Le 30 juin 2022, le Gouvernement finlandais a soumis au Parlement sa stratégie climat-énergie. Cette stratégie vise notamment des objectifs climat parmi les plus ambitieux des pays européens (voir encadré en fin d’article) :

 

  • mettre fin progressivement au recours aux énergies fossiles russes (les importations ayant cessé), en lien avec une stratégie de sécurisation de l’approvisionnement énergétique du pays et de maîtrise des prix ;

 

lire aussi: REPowerEU : la Commission présente un plan visant à réduire
rapidement la dépendance à l’égard des combustibles fossiles russes

 

  • atteindre, en 2030, 60% de réduction d’émissions de gaz à effet de serre (GES) par rapport à 1990 ;
  • atteindre, en 2030, 51% d’énergies renouvelables dans la consommation d’énergie finale ;
  • atteindre, en 2035, la neutralité carbone (équilibre entre les émissions et les absorptions).

 

De fortes réductions d’émission de GES

Cette stratégie repose en particulier sur l’électrification, la promotion du chauffage sans combustion, l’énergie éolienne terrestre et marine, une stratégie hydrogène nationale, la construction de petits réacteurs nucléaires (SMR) en remplacement de centrales fossiles pour la production d’électricité et de chaleur.

 

Trajectoire de réduction des émissions de GES en Finlande à l’horizon 2040

Source p.45 du Projet de stratégie (disponible en finnois et en suédois)

En jaune : émissions passées, En orange scénario tendanciel ;
En bleu : le scénario avec mesures ; En rouge les objectifs de la nouvelle stratégie ;

 

Comme le montre ce graphique, les émissions résiduelles visées en 2035 s’élèveraient à environ 20 Mt CO2e (contre environ 30 Mt CO2e dans le scénario tendanciel). Cela signifie donc que des absorptions au moins équivalentes à 20 Mt CO2e sont attendues, grâce au puits de carbone du secteur UTCATF (Utilisation des Terres, Changements d’Affectation des Terres et Forêt, LULUCF en anglais).

*À faire*.
a - D'après le texte sur la stratégie climat-énergie finlandaise, quelle part d'énergies renouvelables dans la consommation d'énergie finale la Finlande vise-t-elle en 2030 ?
b - Poursuivez le texte sur la stratégie climat-énergie finlandaise à partir de sa dernière phrase.
Les lignes ne servent pas pour ce travail.

*Données disponibles*.

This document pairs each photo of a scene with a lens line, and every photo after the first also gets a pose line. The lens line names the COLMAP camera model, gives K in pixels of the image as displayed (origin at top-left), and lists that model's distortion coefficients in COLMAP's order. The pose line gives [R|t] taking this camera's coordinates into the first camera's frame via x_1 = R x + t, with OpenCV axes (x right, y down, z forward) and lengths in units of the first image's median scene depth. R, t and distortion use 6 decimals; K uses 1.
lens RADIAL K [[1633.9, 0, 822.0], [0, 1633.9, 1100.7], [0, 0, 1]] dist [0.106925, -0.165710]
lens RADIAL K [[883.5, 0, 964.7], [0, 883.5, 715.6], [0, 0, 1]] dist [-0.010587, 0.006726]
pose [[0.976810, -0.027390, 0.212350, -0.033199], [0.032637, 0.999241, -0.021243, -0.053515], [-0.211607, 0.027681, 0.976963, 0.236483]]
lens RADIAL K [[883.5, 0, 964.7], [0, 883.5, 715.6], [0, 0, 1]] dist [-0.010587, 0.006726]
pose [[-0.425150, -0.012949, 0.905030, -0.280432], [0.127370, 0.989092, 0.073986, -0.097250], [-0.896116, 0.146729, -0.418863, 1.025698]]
...
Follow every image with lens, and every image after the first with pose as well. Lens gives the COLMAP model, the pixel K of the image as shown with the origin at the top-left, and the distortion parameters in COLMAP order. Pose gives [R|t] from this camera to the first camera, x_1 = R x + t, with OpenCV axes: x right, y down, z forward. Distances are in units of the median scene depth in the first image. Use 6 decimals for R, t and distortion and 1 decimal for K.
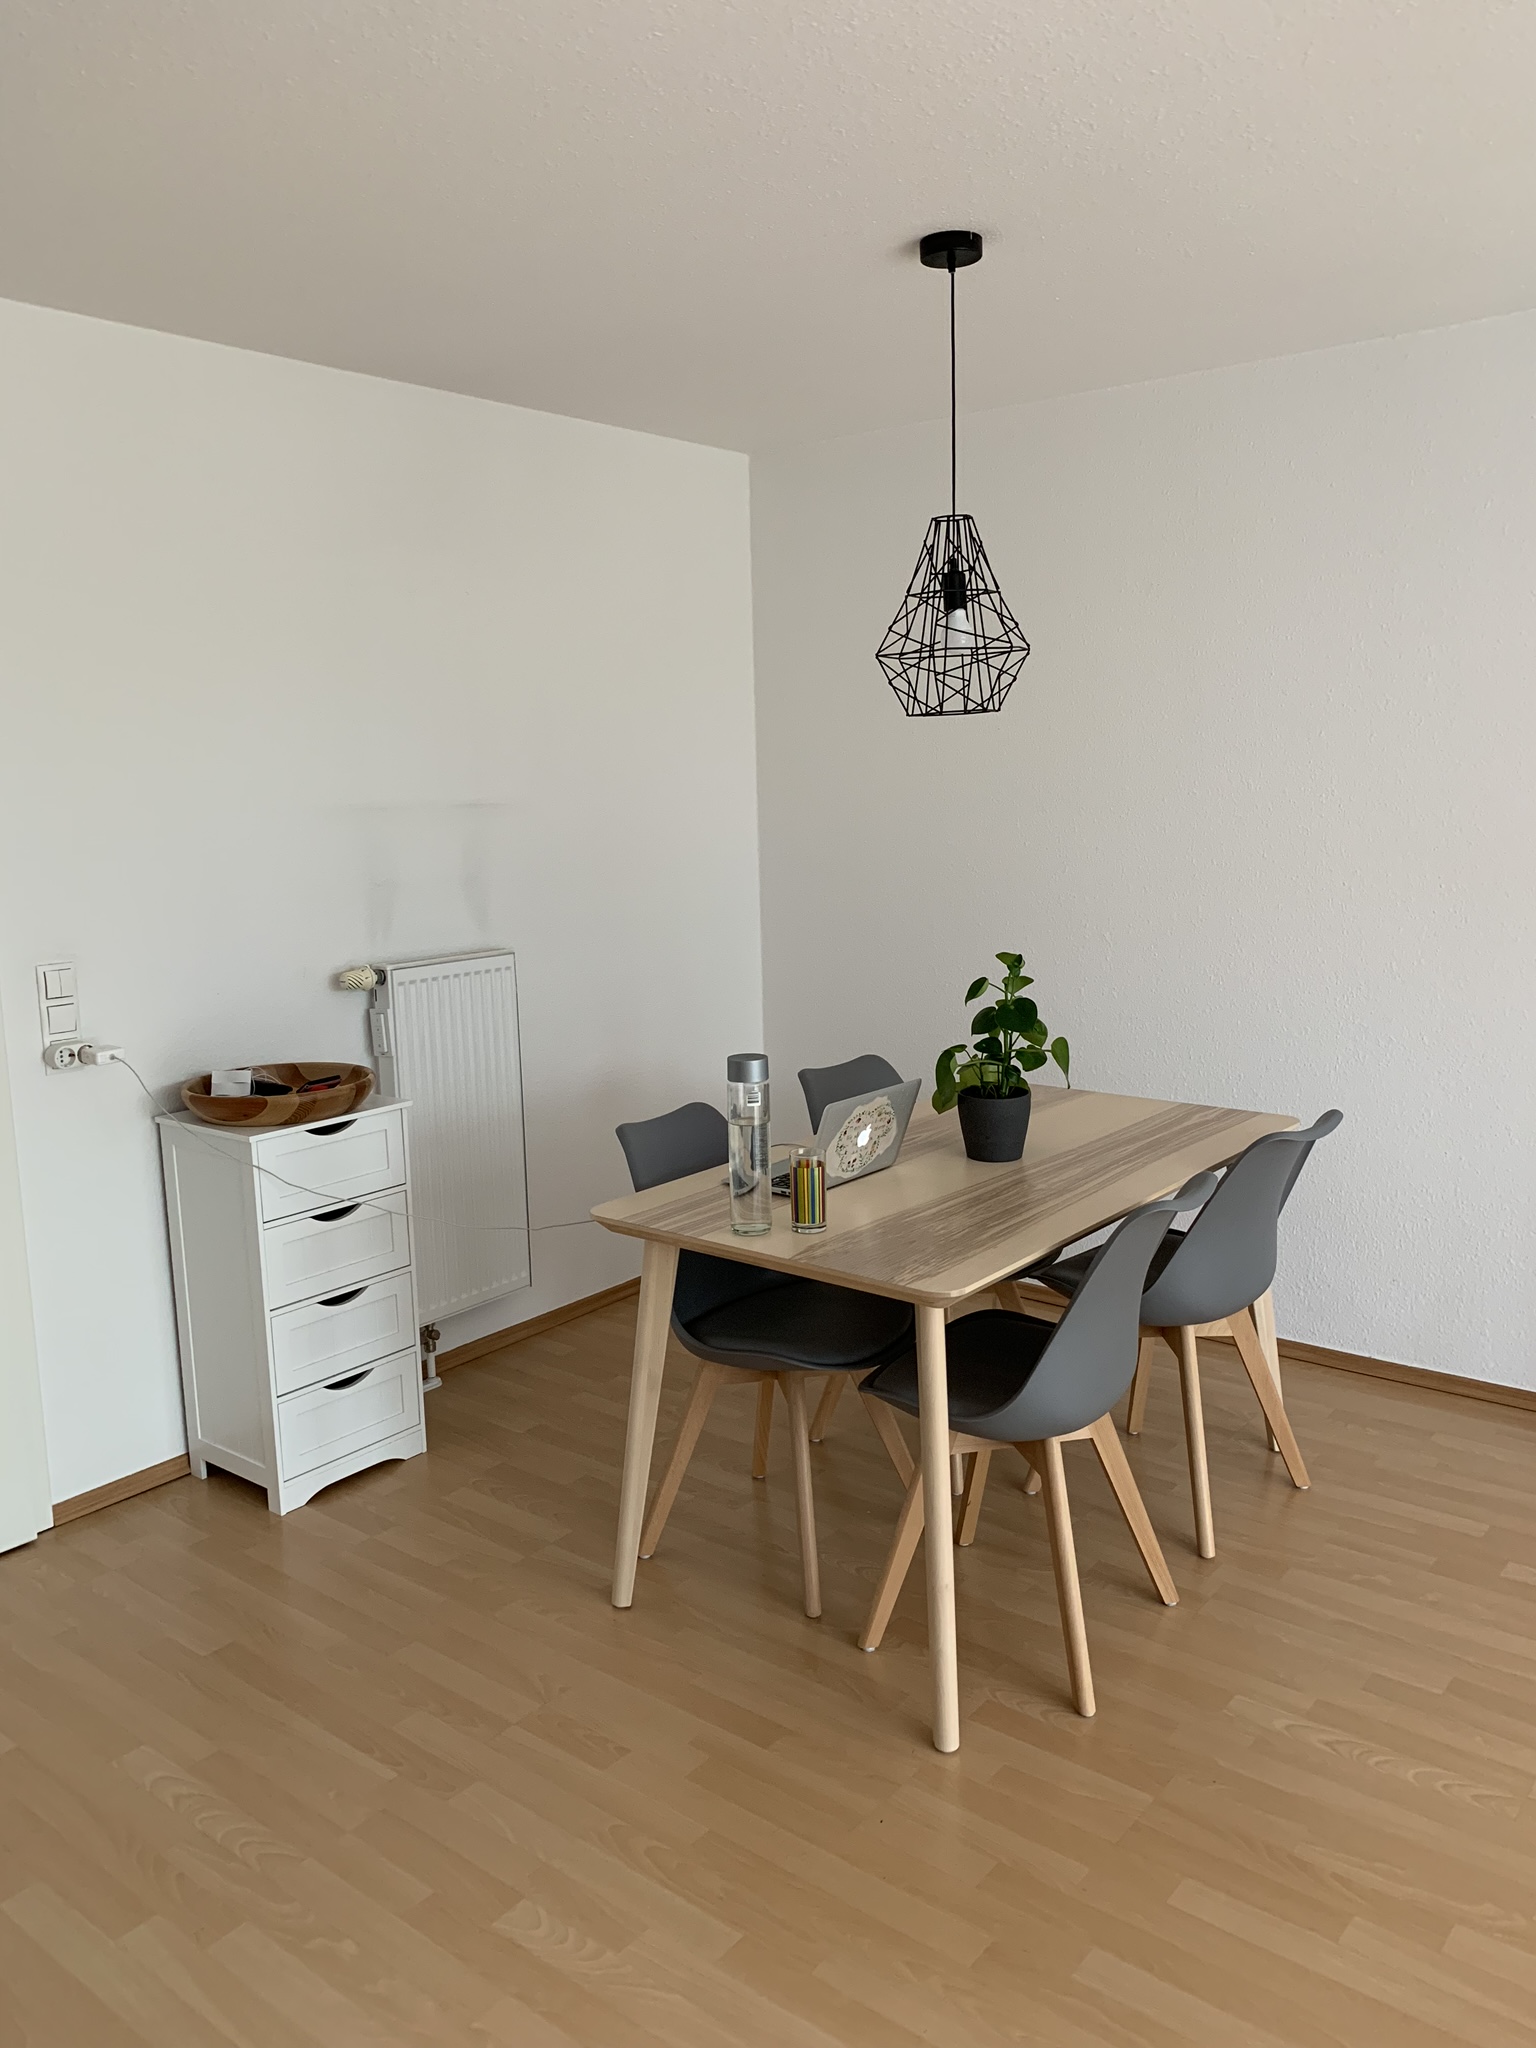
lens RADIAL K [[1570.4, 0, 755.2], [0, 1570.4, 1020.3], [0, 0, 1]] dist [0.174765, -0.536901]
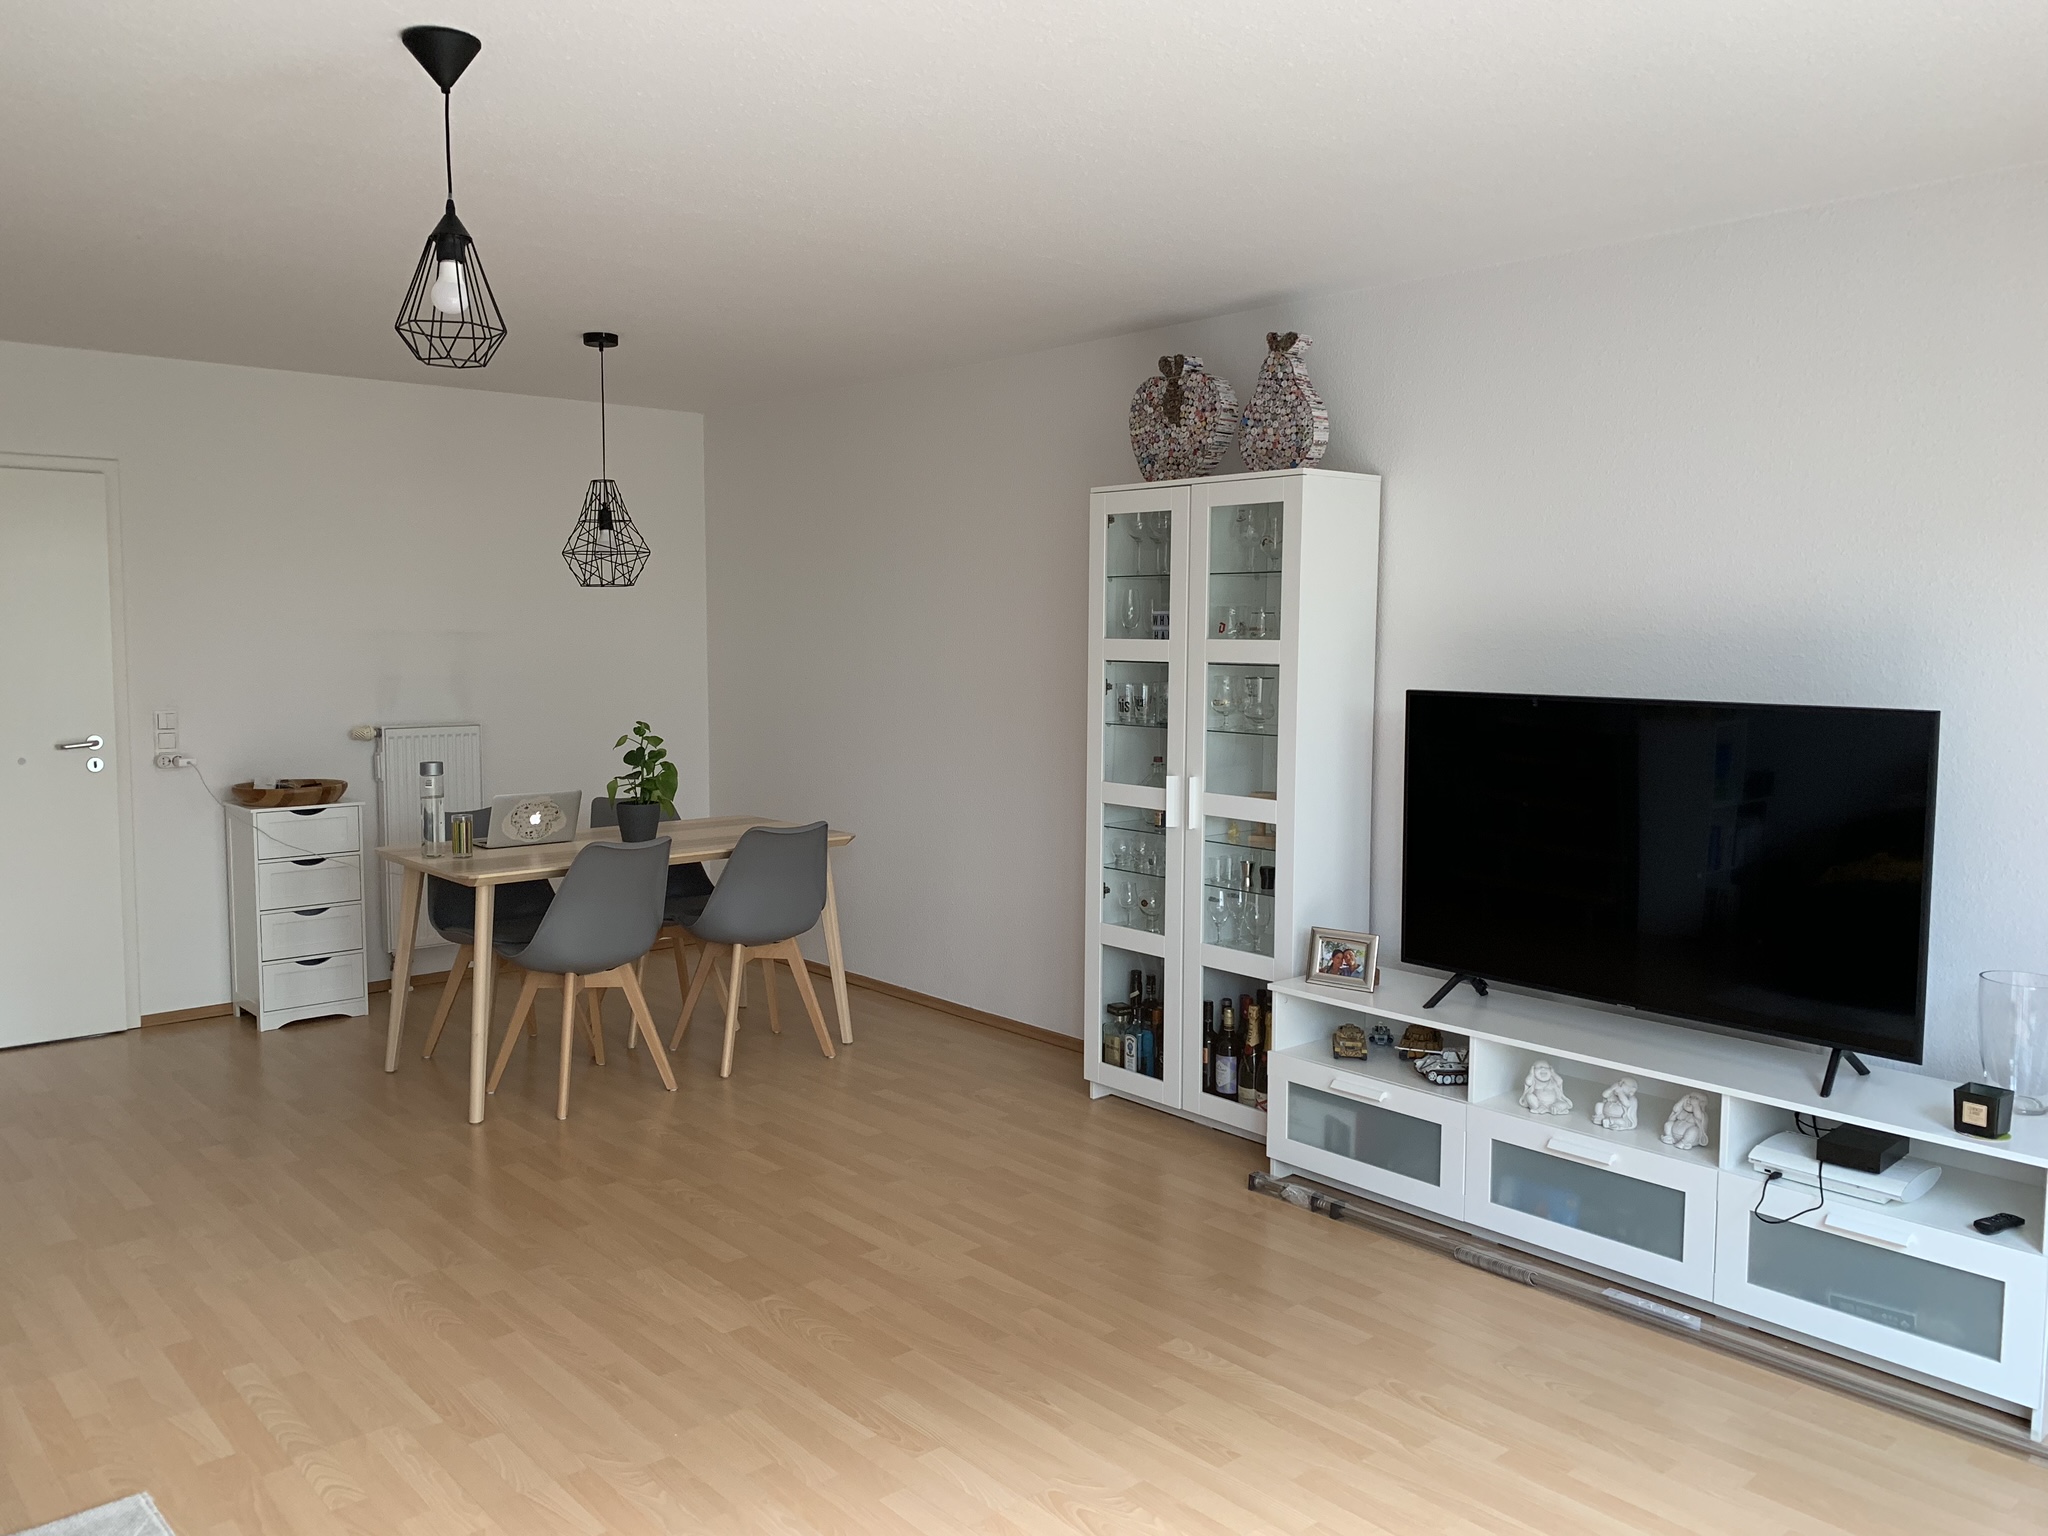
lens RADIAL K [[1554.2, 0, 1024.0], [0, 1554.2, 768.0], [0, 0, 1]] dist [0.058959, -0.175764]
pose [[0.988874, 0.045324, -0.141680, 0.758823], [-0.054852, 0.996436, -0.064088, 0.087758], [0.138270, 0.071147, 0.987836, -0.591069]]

*Réponses*.
a - 51 %.

b -
Les limites du puits de carbone forestier

La Finlande possède une forêt d’environ 23 millions d’ha (en France, environ 17 millions d’ha), mais cette forêt est très largement exploitée par l’industrie sylvicole. Le 25 mai 2022, Statistics Finland (organisme chargé de la réalisation de l’inventaire national d’émission) a publié une mise à jour des données d’émissions et absorptions de GES du secteur UTCATF.*

 

Emissions et absorptions de GES en Finlande (1990-2021) en kt CO2e :
secteur hors UTCATF (bleu), UTCATF (violet) et bilan net (orange)

 

Ces données montrent qu’historiquement, le secteur UTCATF en Finlande pouvait générer un puits net d’un ordre de grandeur de 20 Mt CO2 – soit le niveau nécessaire à atteindre en 2035 pour l’objectif de neutralité. Néanmoins, cette mise à jour montre surtout que ce puits a diminué ces dernières années au point où en 2021 le secteur est devenu une source nette (de 2 Mt CO2). Autrement dit, pour l’année 2021, La Finlande n’estime aucun puits de carbone net. La forêt absorbe toujours du CO2 (absorptions brutes) mais les émissions du secteur (générées par la récolte de bois, la mortalité des arbres, la déforestation, la récolte de tourbe,…) sont plus importantes que ces absorptions (générées par la croissance des arbres en forêt et l’afforestation). Cela s’explique principalement par une hausse des récoltes de bois et par une diminution du taux de croissances des arbres. A noter aussi que la tourbe, utilisée comme combustible, est notamment envisagée comme source d’énergie par défaut dans le contexte de l’arrêt des importations de combustibles russes.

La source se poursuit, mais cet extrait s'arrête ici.